PLINK1 genotype-filtered 0.1701 s Computes stats before returning retained variants.
PLINK2 matrix-only 0.1060 s Fast path when metadata is not needed.
PLINK2 with variants 0.1543 s Metadata parsing is visible but modest.
PLINK2 sample-filtered 0.0820 s Reads half the samples.
PLINK2 genotype-filtered 0.8845 s Current largest PLINK2 cost surface.

The main practical lesson: metadata and sample filters are cheap enough for routine use. Genotype-stat filters do more work because they must inspect genotypes before deciding which variants to keep.

BGEN Dosage Reads¤

The local BGEN fixture stores phased BGEN v1.2+ Layout 2 biallelic diploid dosage records. genoio collapses haplotype probabilities to expected diploid A1 dosage.

Scenario Median Notes
matrix-only 0.0532 s Reads only the dosage matrix.
with variants 0.0699 s Adds variant metadata.
sample-filtered 0.0471 s Reads half the samples.
genotype-filtered 0.3102 s Computes dosage-based stats before returning variants.
indexed-region 0.0627 s Uses a same-path .bgen.bgi index.

At 10,000 variants, BGEN matrix-only median time was 0.6285 s.

A previous direct matrix-only comparison against bgen_reader/cbgen produced:

Variants genoio median bgen_reader/cbgen median
1,000 0.1175 s 0.1603 s
10,000 1.1968 s 1.1133 s

Benchmark Data¤

The benchmark scripts default to data/chr22_hg38. That directory is a local 1000 Genomes-derived fixture and is not distributed with the repository.

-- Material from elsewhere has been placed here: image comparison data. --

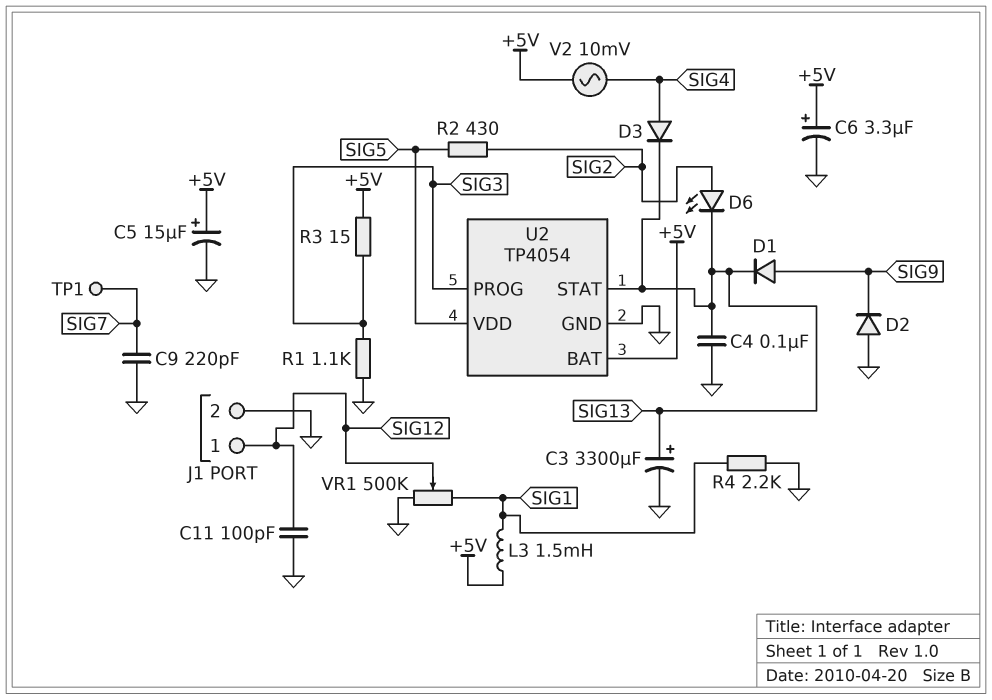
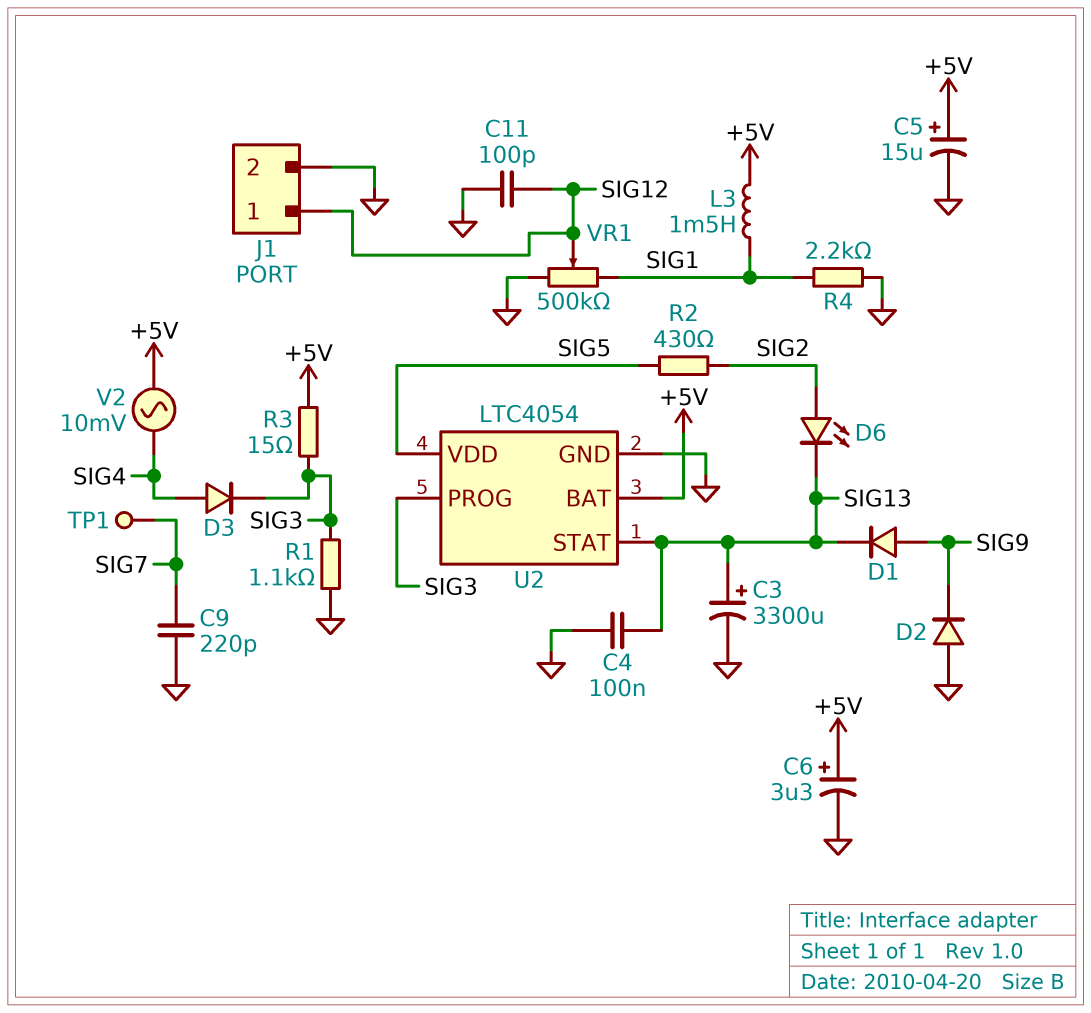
D3: diode (A SIG4, K SIG13) -> diode (A SIG4, K SIG3)
U2: TP4054 -> LTC4054

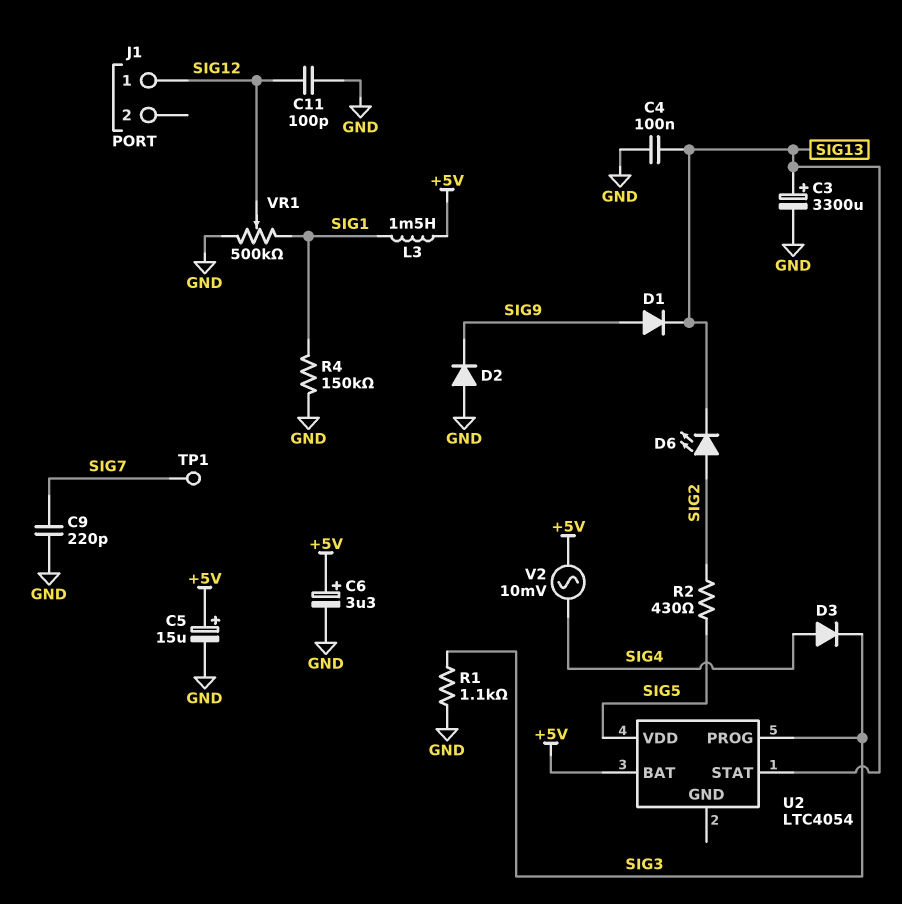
J1 pin 2: GND -> none
R3: 15 (+5V, SIG3) -> none
R4: 2.2k (GND, SIG1) -> 150k (GND, SIG1)
U2 pin GND: GND -> none

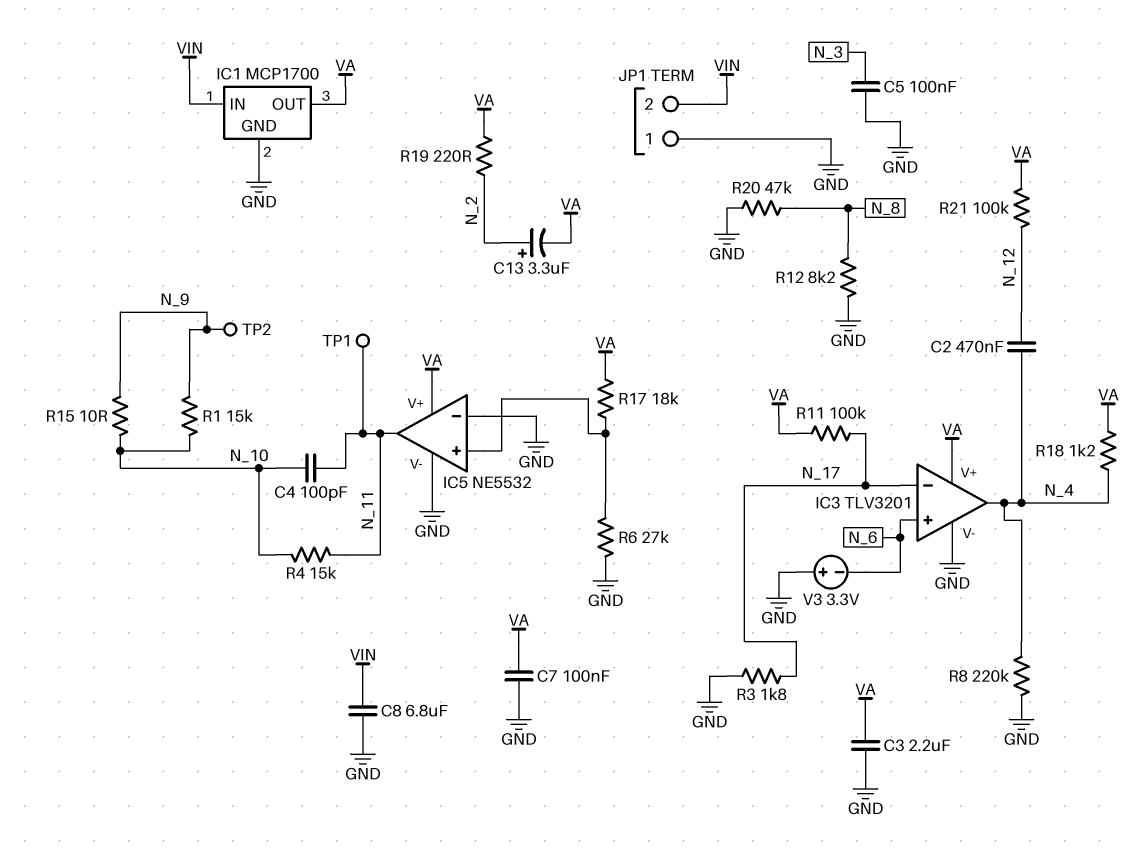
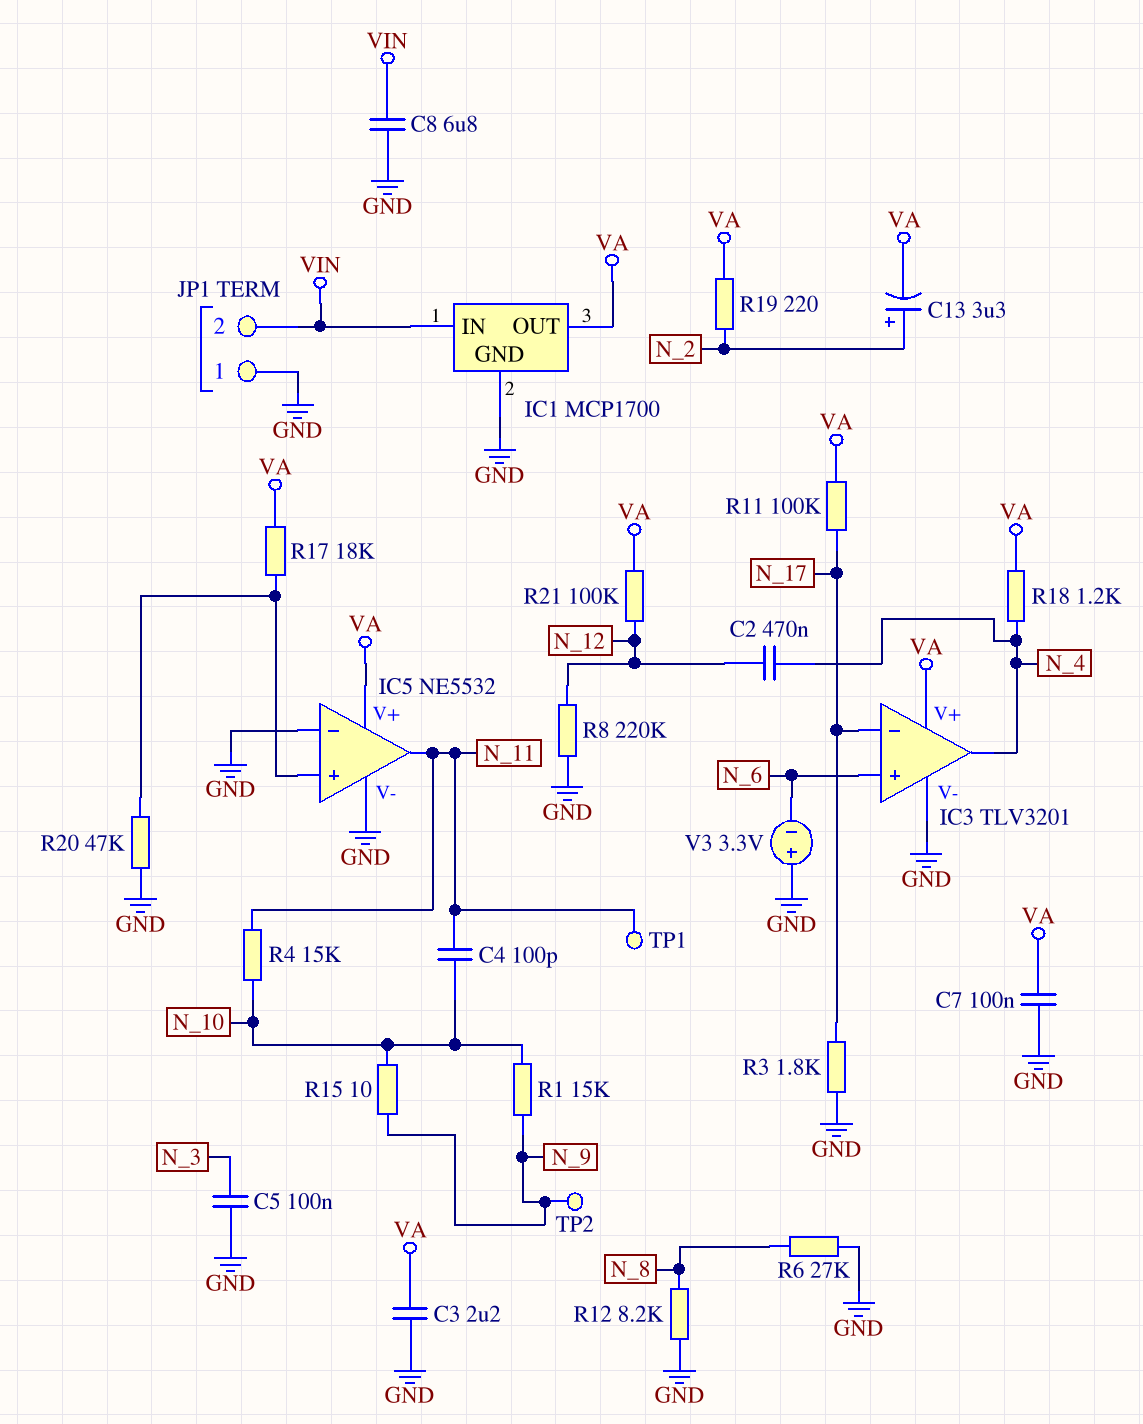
R6: 27k (GND, IC5/in+) -> 27k (GND, N_8)
R8: 220k (GND, N_4) -> 220k (GND, N_12)
R20: 47k (GND, N_8) -> 47k (GND, IC5/in+)

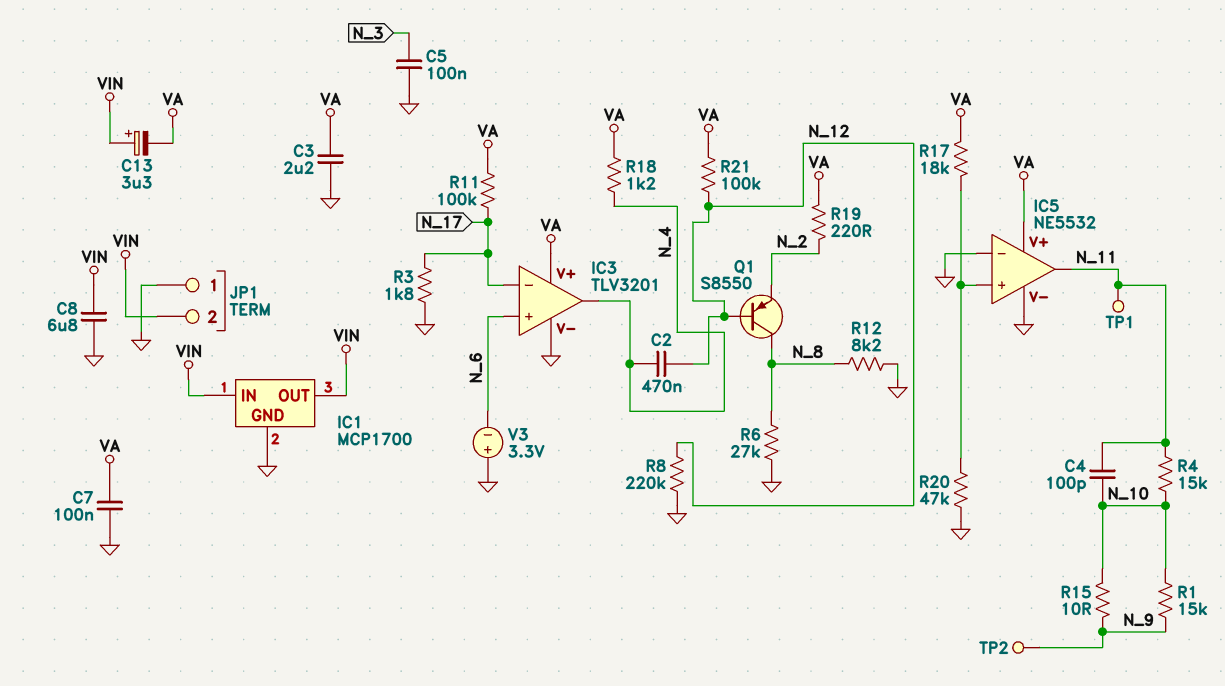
C13: 3.3uF (plus N_2, minus VA) -> 3.3uF (plus VIN, minus VA)
IC1 pin OUT: VA -> VIN
Q1: none -> PNP S8550 (B N_12, C N_8, E N_2)

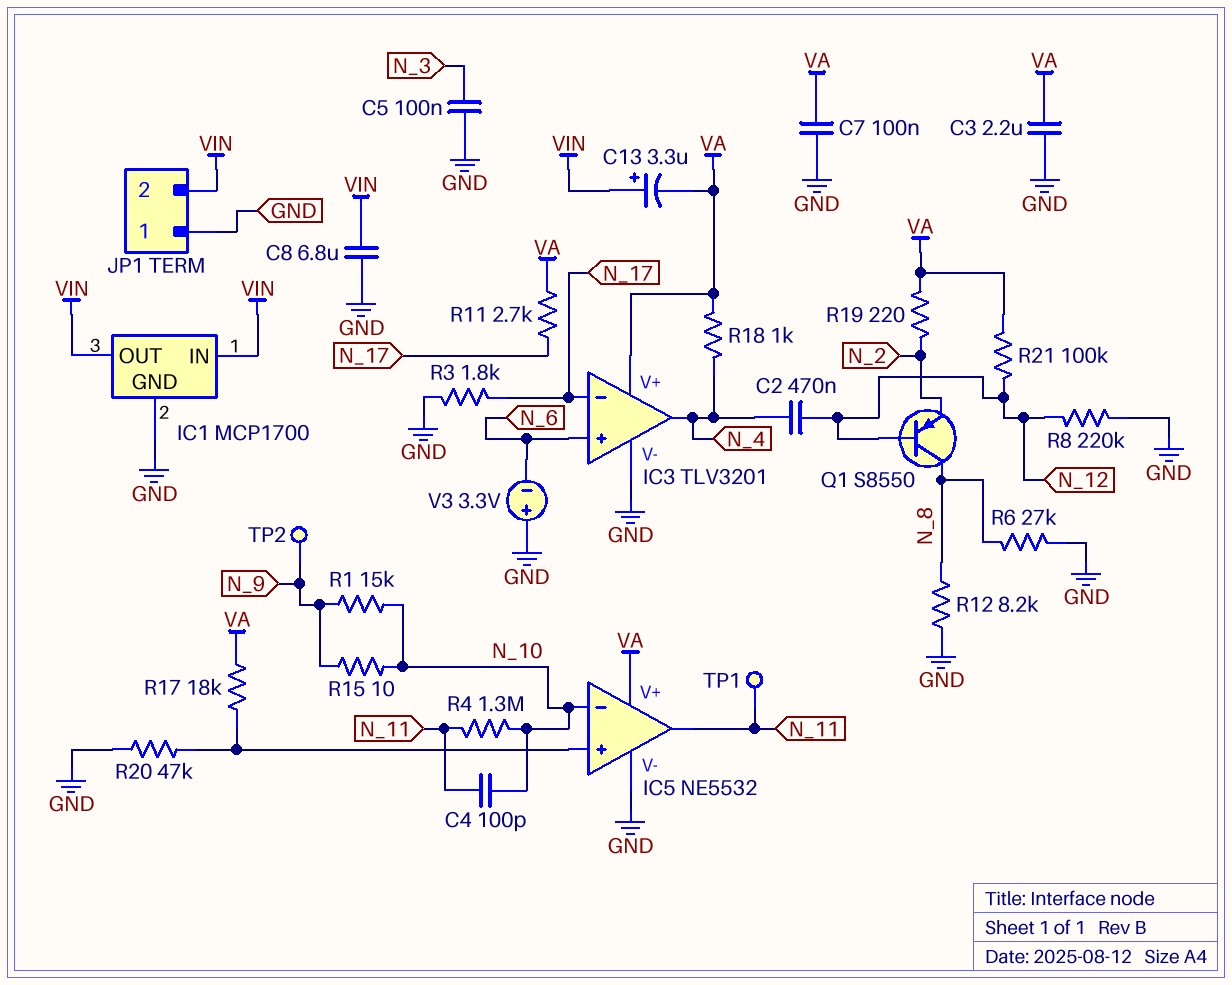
IC5 pin in-: GND -> N_10
R4: 15k (N_10, N_11) -> 1.3M (N_10, N_11)
R11: 100k (N_17, VA) -> 2.7k (N_17, VA)
R18: 1.2k (N_4, VA) -> 1k (N_4, VA)

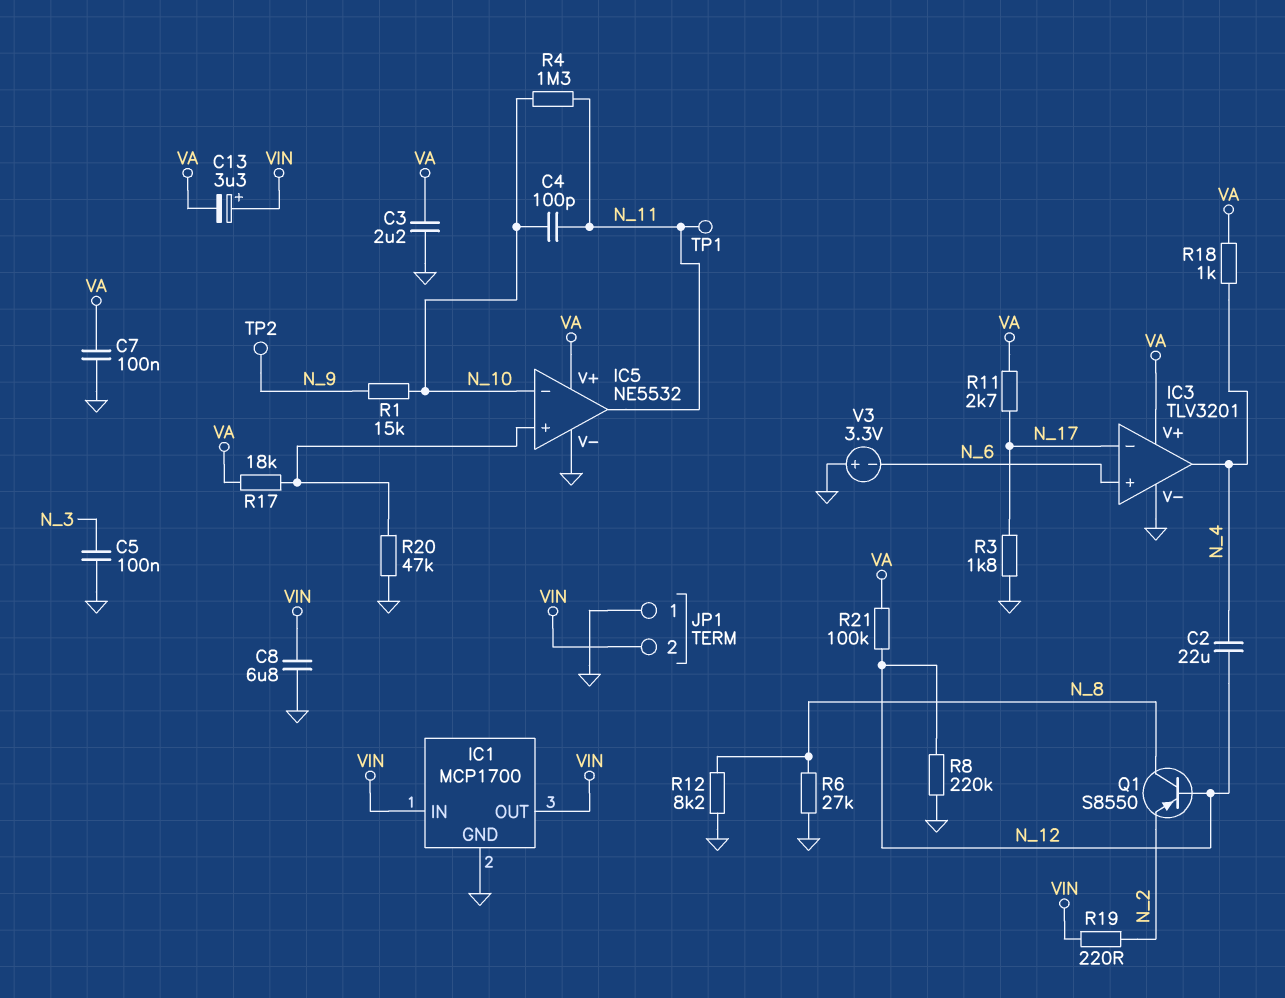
C2: 470nF (N_4, N_12) -> 22uF (N_4, N_12)
R15: 10 (N_9, N_10) -> none
R19: 220 (N_2, VA) -> 220 (N_2, VIN)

The fixture starts from the PLINK 2 1000 Genomes phase 3 hg38 resources. Chromosome 22 PLINK2 files are used as the source, then converted with plink2 to VCF and PLINK1. This keeps format comparisons focused on reader behavior rather than differences in samples or variants.

Run Local Benchmarks¤

Build the Rust extension in release mode first:

make build-release

Then run the relevant benchmark:

python scripts/benchmark_vcf.py --max-variants 1000 --repeats 3
python scripts/benchmark_plink1.py --max-variants 1000 --repeats 3
python scripts/benchmark_plink2.py --scenario all --max-variants 1000 --repeats 5
python scripts/benchmark_plink2.py --scenario matrix-only --max-variants 10000 --repeats 5 --no-compare

For BGEN:

python scripts/benchmark_bgen.py --scenario all --max-variants 1000 --repeats 5
python scripts/benchmark_bgen.py --scenario matrix-only --backend both --max-variants 1000 --repeats 5
python scripts/benchmark_bgen.py --scenario indexed-region --region 22:20000000-21000000 --max-variants 1000 --repeats 5

Optional comparison packages are used when installed:

  • cyvcf2 for VCF
  • pandas_plink for PLINK1
  • pgenlib for PLINK2
  • bgen_reader for BGEN

What Affects Speed¤

Matrix-only reads are fastest because genoio can skip metadata work that the caller did not request. Returning variants costs more, but it keeps matrix columns interpretable.

Metadata filters are cheaper than genotype filters because they can run before matrix decoding. Region filters on indexed compressed VCF/BCF sources and BGEN sources with a same-path .bgen.bgi index can also skip unrelated records.